Open source developers often just want to improve a technology rather than create an alternative commercial product, he adds.

“Open source thrives among technically-savvy users, and struggles to move beyond that until a platform matures and a good business model is wrapped around it,” says Mark Seery, research director at analyst house Ovum-RHK.

One problem to overcome is the complexity of installing systems. “Mom and pop shops are not going to learn Linux to install a phone system,” says Mark Spencer, creator of Asterisk.”

Mr Spencer pioneered the open source PBX when he built Asterisk as a phone system for his start-up company. Seeing an opportunity, he made the source code freely available and refocused his business, renamed Digium, on commercialising the PBX.

Today, Digium sells phone system components and lets other companies package them for end users.

Although many Asterisk deployments are self-catering affairs, larger enterprises and even communications service providers are also relying on it. BT uses Asterisk internally and Vonage is rumoured to run a commercial service on it.

Its potential is also being recognised by IBM and Intel, which are working on ways to beef up Asterisk for more demanding applications.

But Asterisk faces com-petition from sipX, created by the SIPfoundry developer community. Much like Asterisk, the sipX code is commercialised by Pingtel, which was the primary developer of sipX.

“We take the open source code, put quality around that and package it as binary that customers can use,” says Bill Rich, chief executive of Pingtel and a founder of SIPfoundry.

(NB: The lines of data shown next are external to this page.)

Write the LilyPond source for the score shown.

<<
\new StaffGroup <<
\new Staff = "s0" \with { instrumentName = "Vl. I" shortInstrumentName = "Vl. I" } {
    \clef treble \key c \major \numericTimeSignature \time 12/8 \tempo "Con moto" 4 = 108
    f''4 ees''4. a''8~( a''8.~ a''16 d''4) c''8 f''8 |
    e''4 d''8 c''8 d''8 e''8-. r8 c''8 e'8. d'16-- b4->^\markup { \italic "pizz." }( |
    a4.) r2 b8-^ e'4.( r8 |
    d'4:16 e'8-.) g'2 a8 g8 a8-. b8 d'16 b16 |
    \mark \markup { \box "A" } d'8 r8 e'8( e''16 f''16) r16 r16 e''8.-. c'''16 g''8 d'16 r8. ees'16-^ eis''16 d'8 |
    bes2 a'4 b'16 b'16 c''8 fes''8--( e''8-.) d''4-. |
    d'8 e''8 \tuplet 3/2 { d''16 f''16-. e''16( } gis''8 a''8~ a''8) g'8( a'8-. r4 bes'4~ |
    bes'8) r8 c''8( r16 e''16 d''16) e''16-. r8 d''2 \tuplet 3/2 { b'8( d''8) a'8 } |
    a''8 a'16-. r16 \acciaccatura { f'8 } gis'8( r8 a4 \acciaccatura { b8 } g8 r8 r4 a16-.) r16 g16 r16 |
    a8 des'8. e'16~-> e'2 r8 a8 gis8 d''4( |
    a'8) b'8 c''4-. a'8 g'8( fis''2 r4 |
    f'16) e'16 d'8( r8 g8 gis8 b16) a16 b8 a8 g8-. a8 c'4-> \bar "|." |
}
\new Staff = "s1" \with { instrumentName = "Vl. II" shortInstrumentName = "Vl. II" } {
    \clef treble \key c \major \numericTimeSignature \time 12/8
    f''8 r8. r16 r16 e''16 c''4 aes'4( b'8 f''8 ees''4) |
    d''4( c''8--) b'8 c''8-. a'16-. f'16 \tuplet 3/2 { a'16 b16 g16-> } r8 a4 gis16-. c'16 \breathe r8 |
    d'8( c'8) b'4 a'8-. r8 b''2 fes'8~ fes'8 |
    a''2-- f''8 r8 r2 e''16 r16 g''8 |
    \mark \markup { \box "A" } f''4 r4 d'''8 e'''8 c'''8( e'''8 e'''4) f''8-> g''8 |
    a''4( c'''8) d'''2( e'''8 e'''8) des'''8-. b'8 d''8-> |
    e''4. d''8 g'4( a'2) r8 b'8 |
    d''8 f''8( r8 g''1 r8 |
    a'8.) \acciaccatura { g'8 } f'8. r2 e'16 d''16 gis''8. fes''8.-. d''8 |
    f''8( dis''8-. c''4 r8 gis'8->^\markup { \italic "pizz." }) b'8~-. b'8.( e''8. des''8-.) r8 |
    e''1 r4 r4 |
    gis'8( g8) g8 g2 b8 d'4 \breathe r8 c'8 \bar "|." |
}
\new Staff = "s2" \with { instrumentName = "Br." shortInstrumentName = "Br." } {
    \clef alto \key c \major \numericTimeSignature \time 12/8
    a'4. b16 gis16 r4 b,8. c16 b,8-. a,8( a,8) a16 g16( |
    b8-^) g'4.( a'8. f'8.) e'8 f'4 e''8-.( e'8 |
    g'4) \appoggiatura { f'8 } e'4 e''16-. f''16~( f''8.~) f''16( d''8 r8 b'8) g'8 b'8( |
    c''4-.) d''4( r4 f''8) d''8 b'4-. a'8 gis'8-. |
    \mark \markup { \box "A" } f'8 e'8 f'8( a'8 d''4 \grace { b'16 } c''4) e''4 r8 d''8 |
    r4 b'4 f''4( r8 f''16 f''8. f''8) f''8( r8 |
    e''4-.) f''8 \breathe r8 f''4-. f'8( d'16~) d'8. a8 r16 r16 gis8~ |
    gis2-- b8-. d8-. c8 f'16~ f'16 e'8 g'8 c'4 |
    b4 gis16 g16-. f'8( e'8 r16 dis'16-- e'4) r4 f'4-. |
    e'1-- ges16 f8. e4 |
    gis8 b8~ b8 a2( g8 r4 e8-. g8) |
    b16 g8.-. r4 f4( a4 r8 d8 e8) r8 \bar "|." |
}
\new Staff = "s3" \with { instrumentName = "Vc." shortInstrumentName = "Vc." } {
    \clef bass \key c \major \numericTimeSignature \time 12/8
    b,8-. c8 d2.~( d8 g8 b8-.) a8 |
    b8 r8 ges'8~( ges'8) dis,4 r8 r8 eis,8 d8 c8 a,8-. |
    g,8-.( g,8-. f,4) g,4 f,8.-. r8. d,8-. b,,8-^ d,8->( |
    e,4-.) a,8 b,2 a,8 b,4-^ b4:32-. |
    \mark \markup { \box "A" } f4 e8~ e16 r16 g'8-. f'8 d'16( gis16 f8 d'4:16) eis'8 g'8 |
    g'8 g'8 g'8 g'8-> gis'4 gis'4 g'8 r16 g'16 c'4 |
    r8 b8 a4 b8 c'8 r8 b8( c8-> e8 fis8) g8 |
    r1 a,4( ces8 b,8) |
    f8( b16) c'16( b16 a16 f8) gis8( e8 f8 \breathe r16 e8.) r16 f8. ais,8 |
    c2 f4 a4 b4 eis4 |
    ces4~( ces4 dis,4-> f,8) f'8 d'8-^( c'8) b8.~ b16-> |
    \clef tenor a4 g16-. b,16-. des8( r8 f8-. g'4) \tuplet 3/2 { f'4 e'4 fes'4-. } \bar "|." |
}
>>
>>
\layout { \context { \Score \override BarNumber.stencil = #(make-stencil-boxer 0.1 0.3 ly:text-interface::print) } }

Observers say that sipX lacks the feature-richness of Asterisk, although the gap will close as the SIPfoundry community grows.

Today, SIPfoundry has 3,000 members and reports 6,000 downloads of sipX a month. Digium claims “hundreds of thousands” of Asterisk users and counts 250,000 downloads from its site in the past eight months.

A point in favour of sipX’s development is that it is built purely on open source SIP code, whereas Asterisk partially uses a proprietary protocol copyrighted by Digium. The challenge for Asterisk is code stability. By having an old-fashioned coding style, the code becomes what software engineers call “spaghetti”.

It is only a matter of time until a virus brings down Asterisk servers,” says Dr Christian Stredicke, chief executive of Snom Technology, a German VoIP vendor. “Examples like SIPfoundry show the true open source community can do better.”